Race Report Author: Critics Ignored "Uncomfortable" Kemi Badenoch Backing My Drugs Policy
Lord Sewell, the author of 2021’s controversial race report, has said that equalities minister Kemi Badenoch accepted his recommendations on drugs policy despite being personally “uncomfortable” with them, after he “fought” for them to be included in his report.
Speaking to The House magazine, Sewell, who was ennobled last year, pointed to a recommendation in his report that called for the development of an evidence-based pilot to move low-level Class B drug possession offenses from criminal justice to the public health system.
The government expressed a commitment to extending Project ADDER, a scheme designed to divert drug users from the criminal justice system, in its Inclusive Britain strategy, a response to Sewell’s recommendations, published in March.
He told the magazine his commission “fought for” the Class B recommendation, saying “The Telegraph didn’t like it” and that Badenoch “wasn’t that comfortable with it,” but “realised she had to take an independent report and run with it.”
Sewell told The House the recommendation was born of evidence the police were arresting more children for low-level cannabis offenses while trying to patrol areas with high levels of violent crime, meaning those from deprived areas were being unfairly targeted.
He said: "Kemi didn't like it. I'll be honest...I mean, personally, I think she would say she doesn't, she would prefer us not to go there. But we did. And the reason why we did was that [...] we went upstream. And we realised what was going wrong with stop and search."
Sewell told The House that his report had been unfairly maligned, saying “it almost felt like the report was like The Satanic Verses. People just didn’t read it”.
Speaking further on the drugs recommendation, he said: “Why didn't the Guardian run with that headline? Why didn’t all the groups who are always campaigning about cannabis legalisation? Why weren't they all over this thing?”
The government has made the commitment despite current Home Secretary Suella Braverman’s reported opposition to cannabis decriminalisation. In October last year, Number 10 distanced itself from reports that Braverman was planning to reclassify marijuana as a class A drug.
Sewell also said Boris Johnson struggled with responding to the report at the time, telling him: "The race thing's difficult for me." A spokesperson for Johnson said "This is a misunderstanding. There was a suggestion that as PM, Mr Johnson should present the report himself. He properly declined to do so as the report was independent of government." Anneliese Dodds, Labour's shadow women and equalities secretary, said: "It is clear that Boris Johnson was never fit for office. What is surprising is that Johnson himself seemed to understand this."
Sewell also took aim at one of the report’s critics, Professor Sir Michael Marmot, Director of the UCL Institute of Health Equity, who was recently conferred the Companion of Honour in the New Year’s Honours list. Sewell had told a select committee two months after the report’s publication, that Marmot had “rowed back a little bit on his criticisms of the report now and has come in alongside us.”
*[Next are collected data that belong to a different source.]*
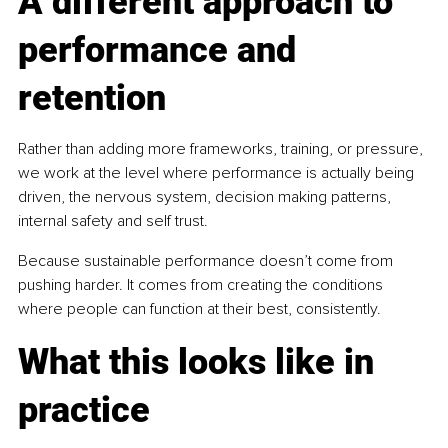
A different approach to 
performance and 
retention
Rather than adding more frameworks, training, or pressure, 
we work at the level where performance is actually being 
driven, the nervous system, decision making patterns, 
internal safety and self trust.
Because sustainable performance doesn’t come from 
pushing harder. It comes from creating the conditions 
where people can function at their best, consistently.
What this looks like in 
practice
Marmot denied this was the case to The House, prompting Sewell to describe his methods as similar to that of “19th century explorers going to Africa and getting skulls and measuring them against white people and saying ‘this is more intelligent’”.
Marmot responded that Sewell’s words were “offensive and wrong”, adding: “There is a serious debate to be had about how widespread structural racism is in Britain. Trotting out tropes about white racist scientists is not a meaningful contribution.”
Sewell also dismissed criticism that his commission had been “right wing”, telling The House that he’d asked the Labour front bencher David Lammy to join, only for Keir Starmer to prevent him from doing so. A Labour source told the magazine the claim was “nonsense” and that Lammy "nver intended" to join.
A Government spokesperson said: "The Commission on Race and Ethnic Disparities was established to help gain a better understanding of the complex causes of inequalities in the UK. The chair and commissioners engaged with thousands of researchers, analysts, stakeholders and members of the public in compiling the ground-breaking report.
"The evidence-based recommendations of the report informed our Inclusive Britain action plan, which sets out how we will build a fairer and more inclusive society for all, with actions across education, health, employment, criminal justice and family support."
Correction: Professor Sir Michael Marmot was conferred the Companion of Honour in the New Year’s Honours list. An earlier version of this story said he was knighted.